Pour Roland Lamb, encore (et toujours).
Et pour ma sœur Shaveena, qui, quoique arrivée tard, m’a épargné la solitude de l’enfant unique.
Nous ne savons pas vraiment, mais nous sentons confusément que notre vie a un vaisseau frère qui suit une tout autre route. Tandis que le soleil flambe derrière les îles.
TOMAS TRANSTRÖMER, “La maison bleue”.
Je t’ai vu aujourd’hui, Elijah. Tu traversais la rue. Il y a un immeuble au coin de Mass Avenue et de Harvard Street qui ressemble au Flatiron Building de New York en modèle réduit. Tu tournais le dos au bâtiment et, quand le petit bonhomme blanc s’est mis à clignoter, tu as quitté le trottoir pour t’engager sur la chaussée – c’est à ce moment-là que je t’ai vu. Tu as fait un petit geste de la main qui m’a laissé penser que toi aussi tu m’avais vue, que tu me saluais, mais c’était un geste sans signification – tu giflais l’air froid de novembre, c’est tout, et avant que tu ne m’aperçoives, j’avais filé.

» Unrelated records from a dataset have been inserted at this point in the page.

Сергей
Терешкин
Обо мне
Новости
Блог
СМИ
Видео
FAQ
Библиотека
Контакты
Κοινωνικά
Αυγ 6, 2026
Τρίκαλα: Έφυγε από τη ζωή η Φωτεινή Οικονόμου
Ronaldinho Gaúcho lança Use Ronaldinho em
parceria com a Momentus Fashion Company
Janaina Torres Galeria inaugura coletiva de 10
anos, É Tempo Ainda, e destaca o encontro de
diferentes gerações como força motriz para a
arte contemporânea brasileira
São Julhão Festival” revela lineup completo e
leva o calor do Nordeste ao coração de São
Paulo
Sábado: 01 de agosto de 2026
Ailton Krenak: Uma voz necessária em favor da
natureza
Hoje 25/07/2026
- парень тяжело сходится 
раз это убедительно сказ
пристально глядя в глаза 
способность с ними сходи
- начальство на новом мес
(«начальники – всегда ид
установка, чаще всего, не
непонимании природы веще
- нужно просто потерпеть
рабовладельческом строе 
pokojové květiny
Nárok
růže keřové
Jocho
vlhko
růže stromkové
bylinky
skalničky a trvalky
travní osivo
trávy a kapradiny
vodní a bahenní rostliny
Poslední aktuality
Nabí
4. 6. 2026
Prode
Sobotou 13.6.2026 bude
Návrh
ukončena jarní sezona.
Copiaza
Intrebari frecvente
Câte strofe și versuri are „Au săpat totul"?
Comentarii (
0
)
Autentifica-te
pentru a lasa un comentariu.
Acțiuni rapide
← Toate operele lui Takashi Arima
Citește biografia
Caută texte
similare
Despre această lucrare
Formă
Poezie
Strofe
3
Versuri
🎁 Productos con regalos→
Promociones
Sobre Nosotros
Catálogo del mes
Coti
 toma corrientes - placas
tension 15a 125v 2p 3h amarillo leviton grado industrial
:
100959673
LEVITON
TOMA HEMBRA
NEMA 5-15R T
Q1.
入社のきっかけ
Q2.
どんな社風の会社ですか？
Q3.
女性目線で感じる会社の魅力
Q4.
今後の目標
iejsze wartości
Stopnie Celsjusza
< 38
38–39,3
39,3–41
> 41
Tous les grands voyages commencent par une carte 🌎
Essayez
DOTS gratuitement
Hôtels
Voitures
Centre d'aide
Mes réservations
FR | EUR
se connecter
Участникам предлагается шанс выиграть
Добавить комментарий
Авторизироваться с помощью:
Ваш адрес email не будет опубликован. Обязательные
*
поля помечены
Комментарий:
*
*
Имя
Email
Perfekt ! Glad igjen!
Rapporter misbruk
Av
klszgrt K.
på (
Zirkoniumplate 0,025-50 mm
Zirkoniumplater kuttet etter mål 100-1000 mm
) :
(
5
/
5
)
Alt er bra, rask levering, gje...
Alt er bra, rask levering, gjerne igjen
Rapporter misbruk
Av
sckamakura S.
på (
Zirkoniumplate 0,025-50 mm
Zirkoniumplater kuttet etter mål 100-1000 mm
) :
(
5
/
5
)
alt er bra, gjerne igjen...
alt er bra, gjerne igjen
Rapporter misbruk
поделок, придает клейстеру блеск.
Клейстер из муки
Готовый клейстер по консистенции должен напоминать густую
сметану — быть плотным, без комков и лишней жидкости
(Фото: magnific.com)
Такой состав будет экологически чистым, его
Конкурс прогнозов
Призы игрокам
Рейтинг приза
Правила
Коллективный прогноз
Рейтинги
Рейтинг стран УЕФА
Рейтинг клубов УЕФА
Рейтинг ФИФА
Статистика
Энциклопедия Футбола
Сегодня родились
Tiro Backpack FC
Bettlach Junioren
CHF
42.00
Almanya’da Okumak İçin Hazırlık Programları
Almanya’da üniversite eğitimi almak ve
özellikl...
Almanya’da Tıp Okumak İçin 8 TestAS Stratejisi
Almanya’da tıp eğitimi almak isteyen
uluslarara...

Je savais qu’on se croiserait un jour ou l’autre. Cambridge est une petite ville, les circuits y sont limités. Je suis revenue il y a trois mois et depuis, je m’attends chaque jour à ce que tu apparaisses dans mon champ de vision, l’espérant et le redoutant à la fois, et le froid ayant succédé aux beaux jours, à ce que ce soit toi dans ce manteau anthracite, tes jambes dans ce pantalon large. Ta voix qui commande un café avant moi.
C’est à Diana que je dois d’être revenue. Elle est ici – ou plutôt, un petit morceau d’elle est ici – dans ma main. Son os de cheville est plus clair et plus léger que je ne l’aurais cru – il a perdu du poids avec le temps – mais sa présence dans ce laboratoire, dans cette ville où j’ai commencé à rêver d’elle et de toi, tient du miracle. Quand nous l’avons laissée à Dera Bugti1, je ne pensais pas la revoir un jour. Le mystère de la baleine qui marchait resterait enterré pour toujours, un de ces secrets que nous n’étions pas destinés à exhumer. Mais, un peu plus tôt cette année, j’ai reçu un message écrit en urdu et traduit, un peu à contrecœur, par ma mère :
Chère Mademoiselle Zubaïda Haque,
Voici un cadeau de notre ami disparu. Qu’un homme donne sa vie pour une telle chose m’échappe, mais vous, vous le comprendrez peut-être. Il m’a envoyé une lettre me demandant de récupérer son trésor et de vous l’envoyer.
Je n’ai d’autre choix que de respecter la volonté d’un frère, d’un camarade. Nous avons sillonné le désert à la recherche de votre Diana, et maintenant je vous l’envoie, morceau par morceau. Je ne sais pas ce que ces ossements signifient, mais si vous lisez ces mots, vous saurez que notre ami avait un dernier souhait et que je me suis efforcé de l’exaucer.
Je n’ai pas voulu y croire – après des années de silence, était-ce que Zamzam nous aidait à terminer ce que nous avions commencé ? Mais il n’y avait pas d’autre explication, pas d’autre raison possible à ce message, sans oublier que son expéditeur l’avait appelée par son nom, Diana. J’ai répondu, donnant les coordonnées du département, proposant de prendre en charge les frais de transport, ainsi que les formalités à accomplir pour faire passer la frontière à des fossiles. Puis j’ai pris l’avion, je suis revenue ici et j’ai attendu.